Collected material
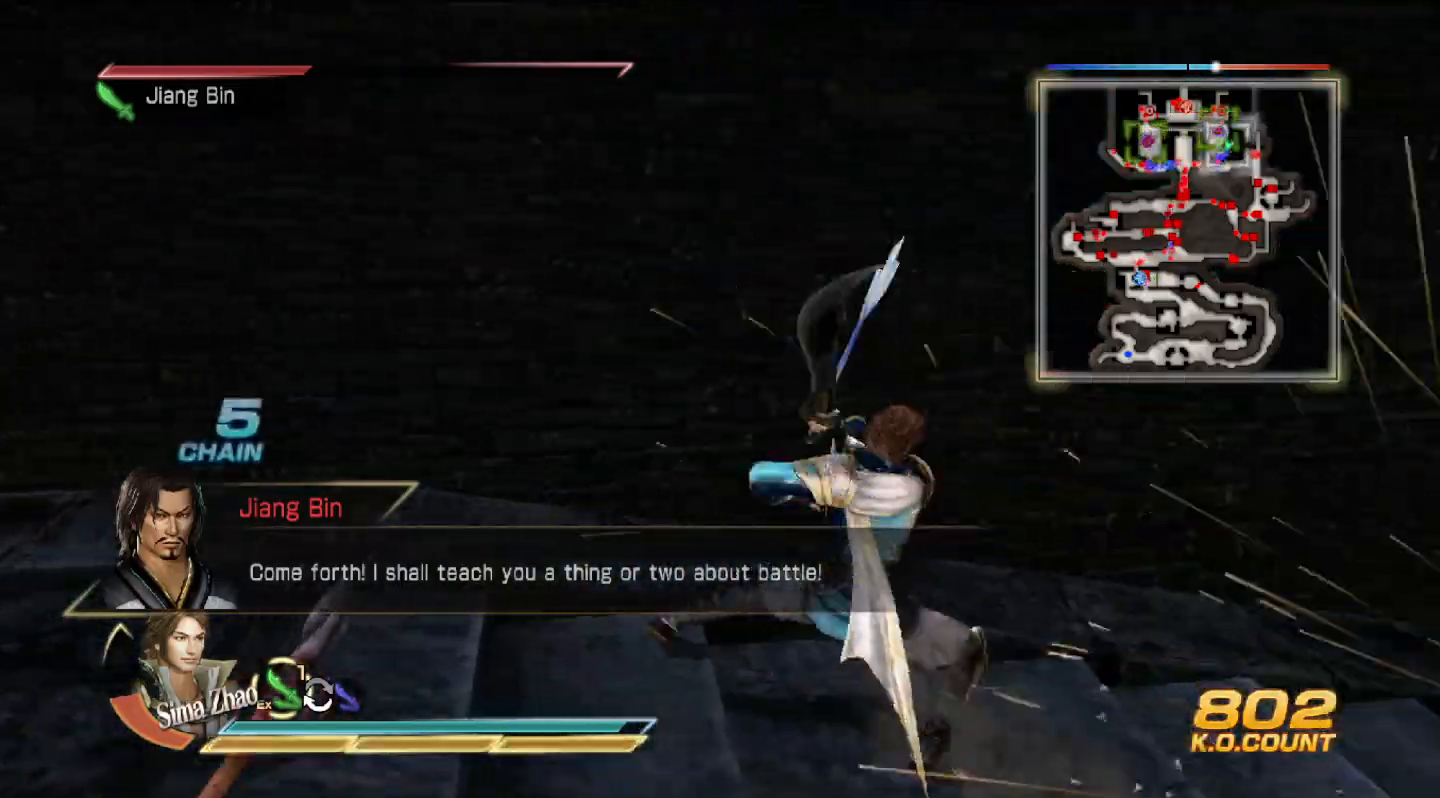
{"buttons": ["TRIANGLE"], "left_stick": "right", "right_stick": "center"}
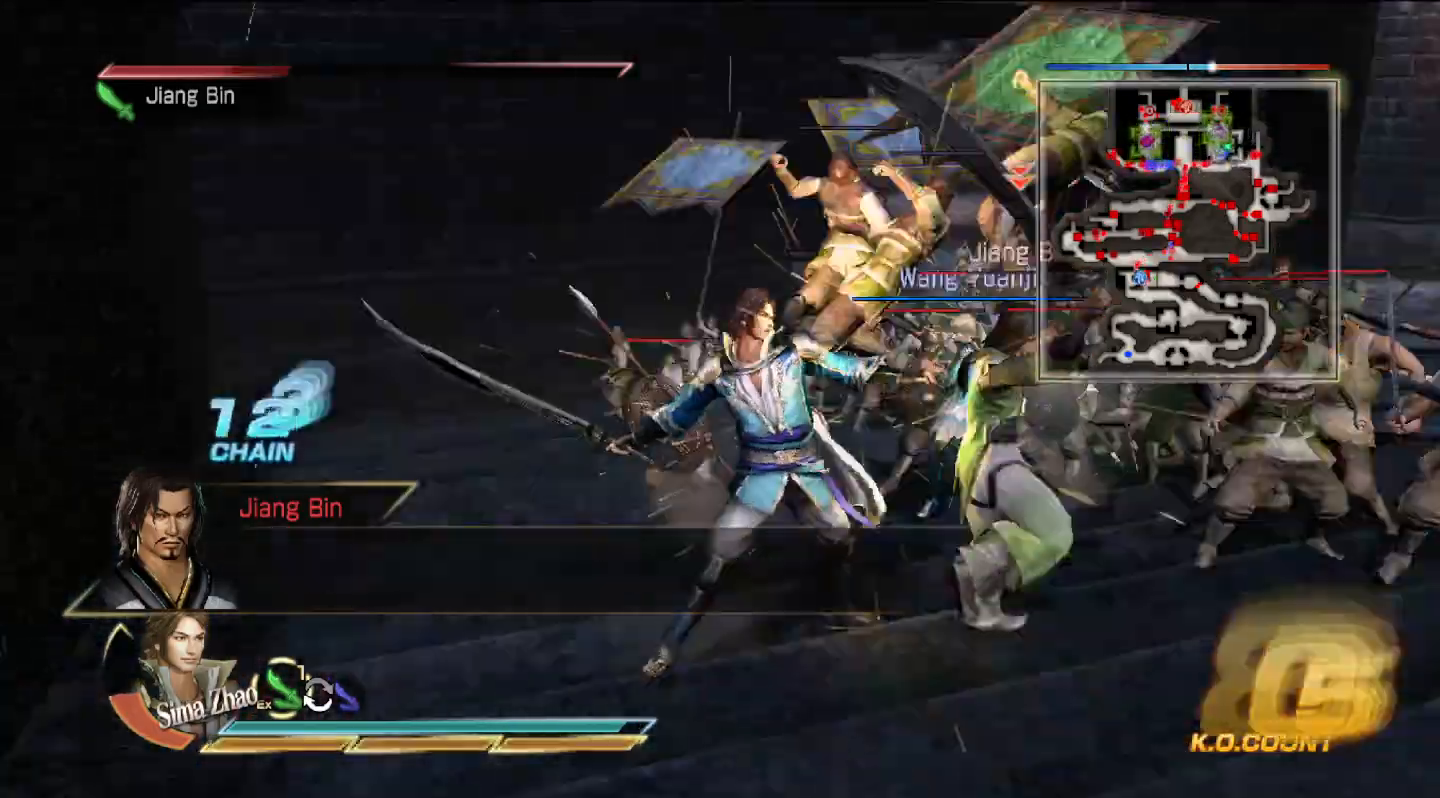
{"buttons": ["SQUARE"], "left_stick": "right", "right_stick": "center", "events": [[33, "TRIANGLE", "up"], [67, "left_stick", "center"], [133, "TRIANGLE", "down"], [233, "TRIANGLE", "up"], [267, "left_stick", "right"], [300, "TRIANGLE", "down"], [400, "TRIANGLE", "up"], [500, "SQUARE", "down"]]}
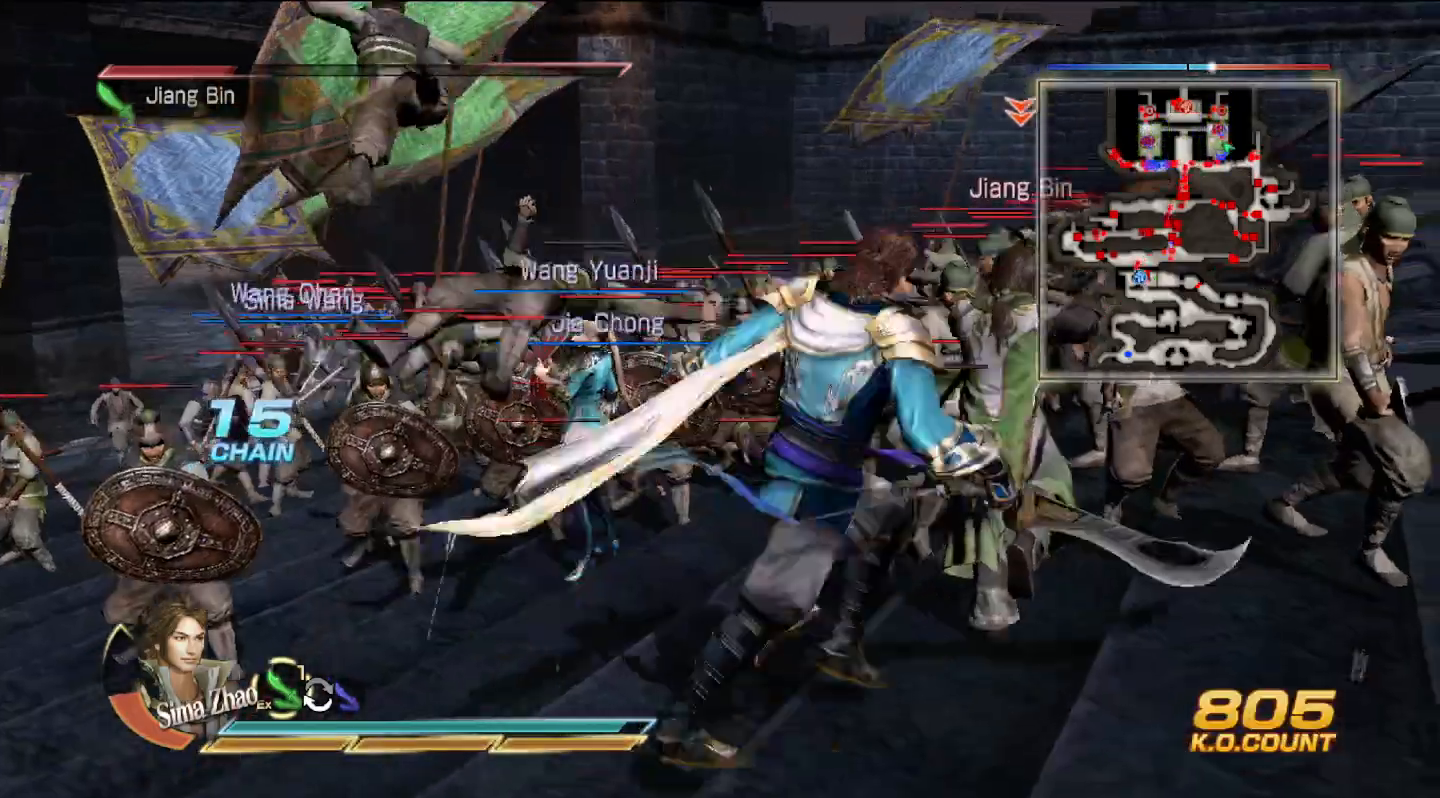
{"buttons": [], "left_stick": "up", "right_stick": "center", "events": [[33, "SQUARE", "up"], [67, "SQUARE", "down"], [100, "SQUARE", "up"], [200, "SQUARE", "down"], [233, "SQUARE", "up"], [267, "SQUARE", "down"], [300, "SQUARE", "up"], [300, "left_stick", "up"], [400, "SQUARE", "down"], [433, "SQUARE", "up"]]}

Exercise directions
Every line above is to be returned exactly, with its pictures removed.

Reply
{"buttons": ["TRIANGLE"], "left_stick": "right", "right_stick": "center"}
{"buttons": ["SQUARE"], "left_stick": "right", "right_stick": "center", "events": [[33, "TRIANGLE", "up"], [67, "left_stick", "center"], [133, "TRIANGLE", "down"], [233, "TRIANGLE", "up"], [267, "left_stick", "right"], [300, "TRIANGLE", "down"], [400, "TRIANGLE", "up"], [500, "SQUARE", "down"]]}
{"buttons": [], "left_stick": "up", "right_stick": "center", "events": [[33, "SQUARE", "up"], [67, "SQUARE", "down"], [100, "SQUARE", "up"], [200, "SQUARE", "down"], [233, "SQUARE", "up"], [267, "SQUARE", "down"], [300, "SQUARE", "up"], [300, "left_stick", "up"], [400, "SQUARE", "down"], [433, "SQUARE", "up"]]}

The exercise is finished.